I’ve been working with my Year 10 pupils on their oral assessments for English GCSE and I teach them my PowerPoint rules:

- Don’t give out the whole of your presentation as notes beforehand.

- Use PowerPoint for back-up images and key words only.

- Don’t stand in the way of the beam unless you’re actually speaking on “how to get transfigured while squinting” or how to be your own visual aid.

The Year 10s quickly learn what is effective and what isn’t. And they manage. So why not “trained” professionals?

Professional development courses can also remind you just how long you can listen to someone talking monotonously before falling into your nodding dog impression. In my case, this is about 10 minutes. After that, my chin hits my chest, I wake with a start, go “Ah” with surprise, and then have to pretend that I was asking an insightful question. A monotone voice, however potentially thrilling the topic, is as good a cure for daytime alertness as I’ve seen, and this is something to bear in mind on warm afternoons in stuffy classrooms with Year 8, especially as Year 8 pupils tend not to sleep but to fight with compasses. I plan my lessons now so that I never talk (or read from a book) for longer than 10 minutes at a stretch. I swear on my copy of Bleak House this is what CPD has taught me.
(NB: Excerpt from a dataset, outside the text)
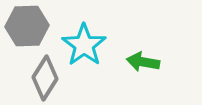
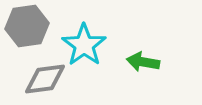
gray hexagon: rotated 6 degrees counterclockwise
gray diamond: moved 1 px down; rotated 51 degrees clockwise
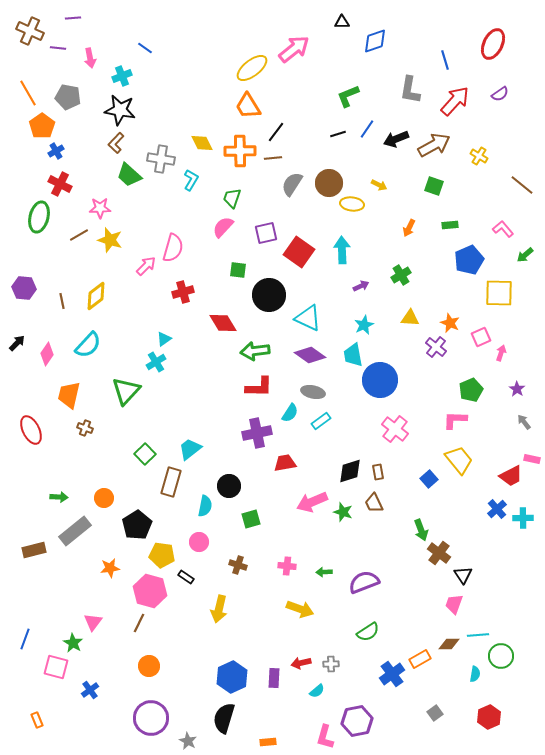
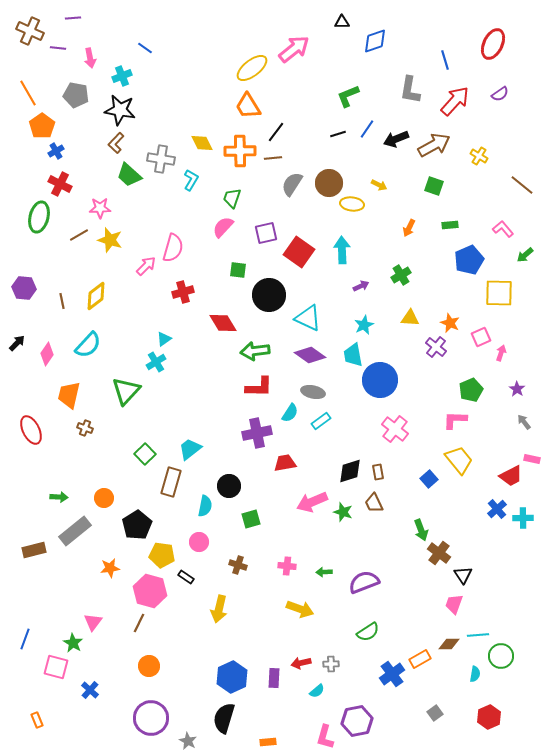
gray pentagon at (68, 97): moved 8 px right, 2 px up
blue cross at (90, 690): rotated 12 degrees counterclockwise
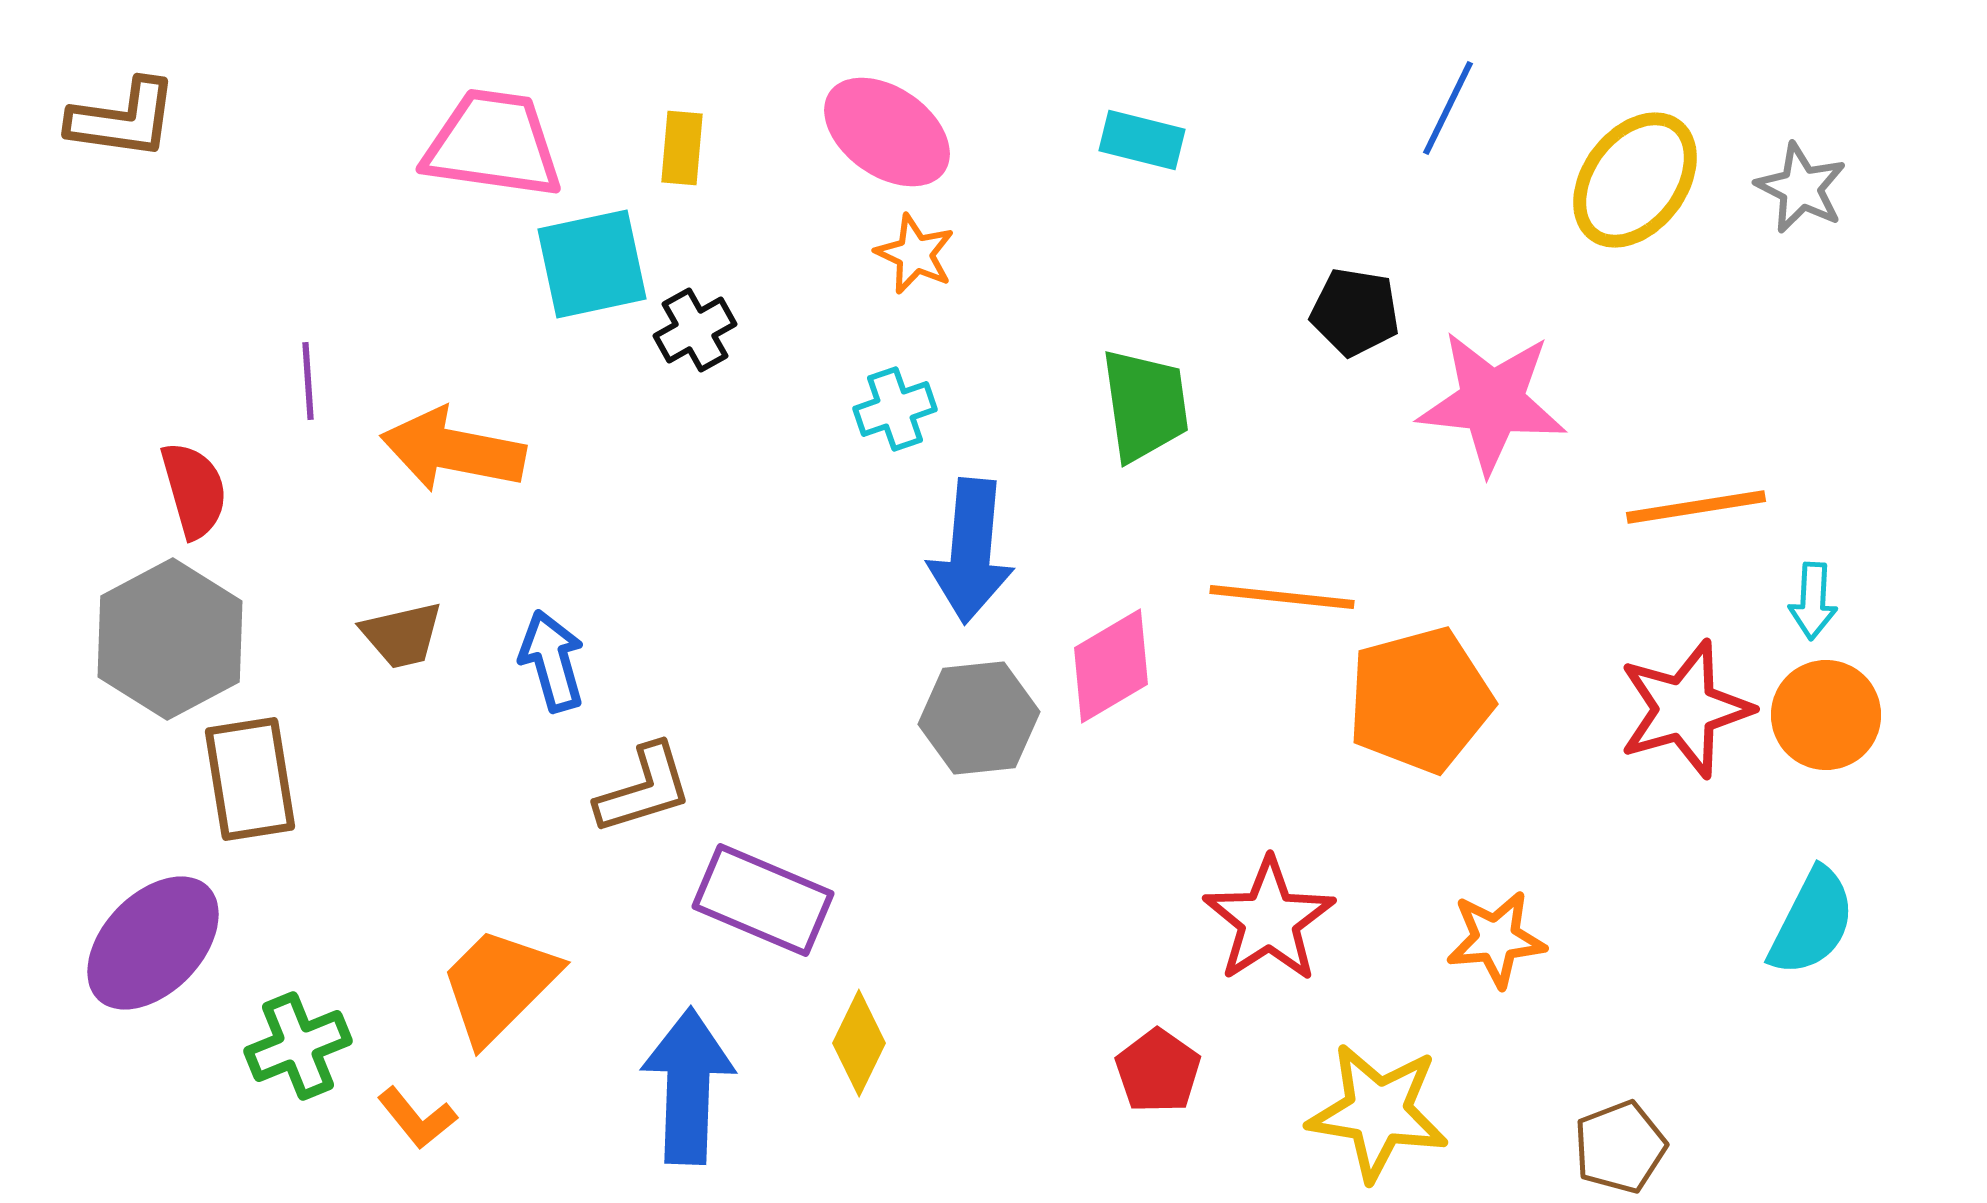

What else? You learn that it can be very intimidating to ask a question in case you sound like a dork. You learn that working in groups with your peers and finding stuff out for yourself is fun. And that when teachers photocopy notes with all the words on the very right-hand edge missing, or the print only visible with an electron microscope, you feel you’ve been sold short.

You learn that working into breaktimes because of poor time management by the teacher makes you want to say the F-word. And that lunch is your favourite lesson of the day - unless all that’s on offer is dim sum with unidentifiable damp contents. That, combined with a damp presentation, is enough to make anyone want to flick chewing gum at the walls.

Fran Hill, English teacher at an independent girls’ school in Warwickshire.